We have taken the opportunity with our 2021 editions of the OFFICIAL HISTORY OF THE GREAT WAR – FRANCE AND BELGIUM series to redesign the covers and print on 140g silk paper. This official history was the grandest ever produced in Britain, and its purpose was to provide “within reasonable compass an authoritative account, suitable for general readers and for students at military schools”. Due to the number of full-colour maps bound in each volume, previous attempts to reprint this valuable reference either floundered, or were produced with the maps in monochrome. At last, the acclaimed work of the official cartographers who had 90,000 maps at their command can be examined as they intended – in full colour.

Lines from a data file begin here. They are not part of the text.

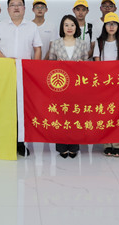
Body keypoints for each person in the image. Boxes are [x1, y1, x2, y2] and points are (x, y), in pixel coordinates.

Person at [0, 0, 42, 157]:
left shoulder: (31, 27)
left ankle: (21, 142)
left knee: (22, 108)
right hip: (6, 73)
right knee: (6, 107)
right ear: (8, 9)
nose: (16, 7)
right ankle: (6, 141)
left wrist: (34, 68)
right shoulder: (1, 26)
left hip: (25, 73)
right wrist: (6, 61)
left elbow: (37, 48)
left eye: (19, 5)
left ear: (24, 8)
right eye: (13, 5)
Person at [48, 14, 91, 158]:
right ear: (62, 27)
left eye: (72, 25)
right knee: (60, 117)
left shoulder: (82, 44)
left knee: (75, 116)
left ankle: (73, 146)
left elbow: (87, 65)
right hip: (60, 86)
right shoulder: (55, 44)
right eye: (66, 25)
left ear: (76, 27)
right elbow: (49, 65)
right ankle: (61, 146)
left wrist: (81, 64)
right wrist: (57, 64)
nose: (69, 28)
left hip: (77, 87)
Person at [93, 12, 119, 157]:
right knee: (105, 114)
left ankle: (118, 145)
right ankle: (107, 144)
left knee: (118, 114)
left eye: (114, 24)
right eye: (108, 24)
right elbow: (97, 62)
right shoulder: (99, 42)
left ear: (118, 26)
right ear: (104, 26)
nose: (111, 26)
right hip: (104, 84)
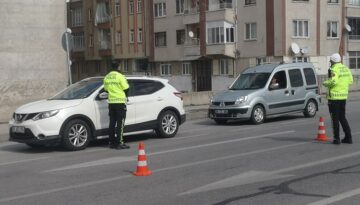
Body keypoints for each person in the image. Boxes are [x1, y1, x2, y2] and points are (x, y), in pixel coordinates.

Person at [323, 53, 353, 145]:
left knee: (334, 119)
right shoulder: (346, 69)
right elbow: (351, 80)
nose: (330, 63)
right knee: (342, 117)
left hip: (334, 98)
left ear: (332, 61)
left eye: (330, 61)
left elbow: (334, 81)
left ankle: (337, 139)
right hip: (343, 97)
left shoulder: (334, 69)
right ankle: (348, 137)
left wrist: (325, 83)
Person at [103, 61, 130, 149]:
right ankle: (119, 143)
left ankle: (111, 142)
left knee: (112, 123)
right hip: (120, 102)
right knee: (120, 124)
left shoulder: (107, 77)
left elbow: (106, 90)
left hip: (111, 103)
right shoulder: (120, 76)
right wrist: (126, 96)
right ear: (118, 67)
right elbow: (126, 88)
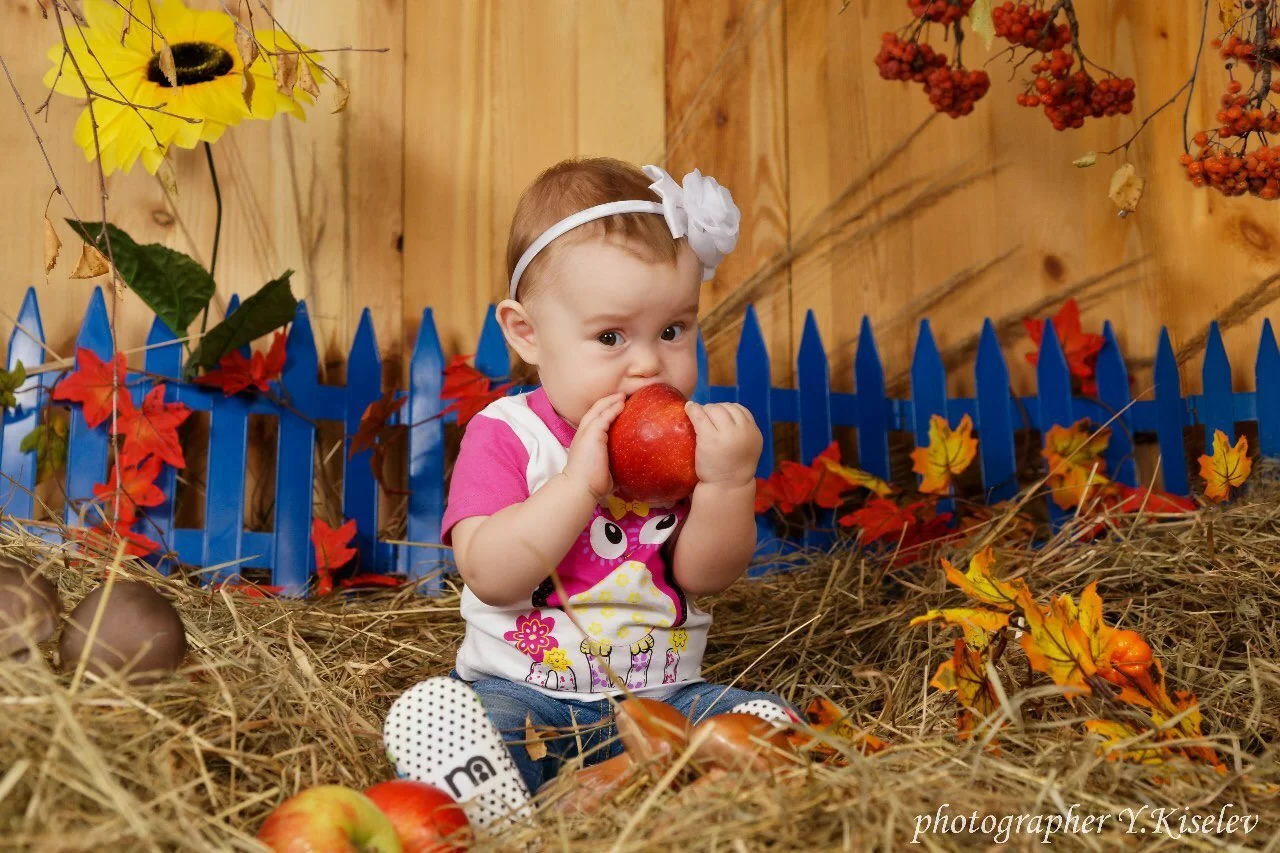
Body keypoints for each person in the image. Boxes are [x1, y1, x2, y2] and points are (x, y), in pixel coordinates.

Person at [383, 157, 798, 830]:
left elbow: (705, 576)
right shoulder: (508, 435)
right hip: (524, 693)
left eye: (673, 330)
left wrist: (728, 483)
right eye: (610, 336)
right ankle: (499, 812)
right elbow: (491, 575)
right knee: (477, 724)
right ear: (526, 333)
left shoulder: (692, 440)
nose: (649, 362)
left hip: (666, 699)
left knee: (767, 719)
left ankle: (643, 782)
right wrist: (578, 485)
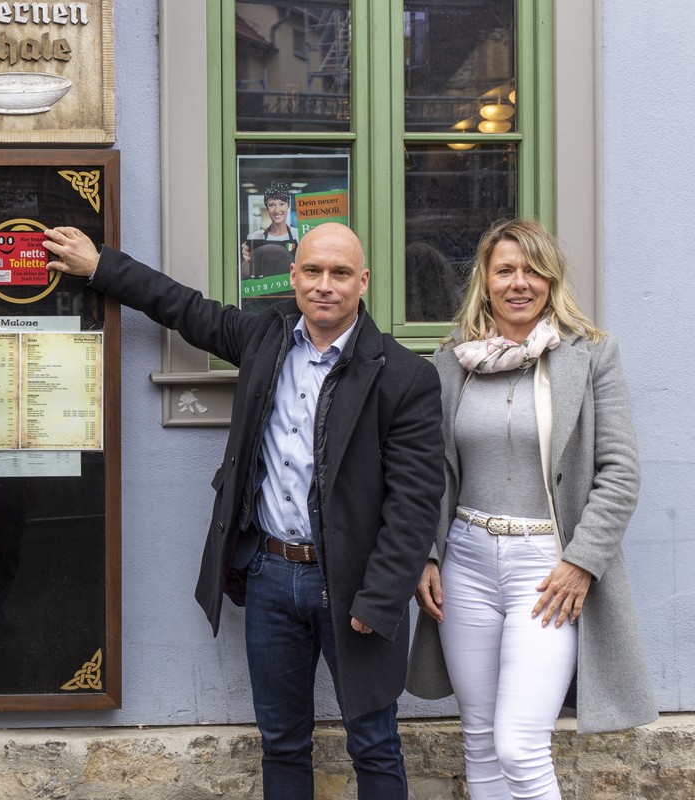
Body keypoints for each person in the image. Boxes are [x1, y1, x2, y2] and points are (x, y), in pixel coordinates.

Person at [44, 222, 444, 799]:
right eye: (312, 271)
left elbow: (413, 501)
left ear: (363, 281)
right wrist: (101, 266)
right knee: (281, 742)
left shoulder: (406, 376)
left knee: (374, 745)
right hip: (272, 579)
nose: (324, 285)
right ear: (293, 276)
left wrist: (381, 599)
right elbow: (183, 307)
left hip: (355, 586)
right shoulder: (266, 338)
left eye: (338, 273)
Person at [406, 218, 657, 799]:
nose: (520, 283)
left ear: (551, 278)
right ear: (485, 281)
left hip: (547, 569)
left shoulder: (590, 355)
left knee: (520, 743)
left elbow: (619, 472)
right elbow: (430, 473)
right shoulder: (452, 361)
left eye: (533, 270)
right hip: (465, 563)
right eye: (505, 270)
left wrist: (582, 561)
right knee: (480, 738)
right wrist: (427, 554)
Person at [242, 182, 298, 280]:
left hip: (290, 291)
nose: (277, 210)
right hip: (264, 291)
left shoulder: (298, 234)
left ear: (288, 206)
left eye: (281, 204)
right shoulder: (256, 236)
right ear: (267, 208)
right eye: (272, 205)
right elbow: (244, 274)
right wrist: (248, 258)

France and Belgium 1917. Vol II. Messines and Third Ypres (Passchendaele). OFFICIAL HISTORY OF THE GREAT WAR.
Messines opened on the morning of 7 June 1917 with the tremendous explosion of nineteen mines, nearly one million pounds of explosive. It was the preliminary to Third Ypres which began on 31 July and finally came to a halt on November 10th in the appalling conditions forever associated with the name Passchendaele. The preparation of this volume caused much ill will between Edmonds and Capt G.C. Wynne, one of the team of authors who had been responsible for the first draft. Edmonds redrafted it as he felt Wynne had been too critical of Haig. For his part Wynne requested his name should be withdrawn from any connection with the final version – which came out under Edmonds’s name.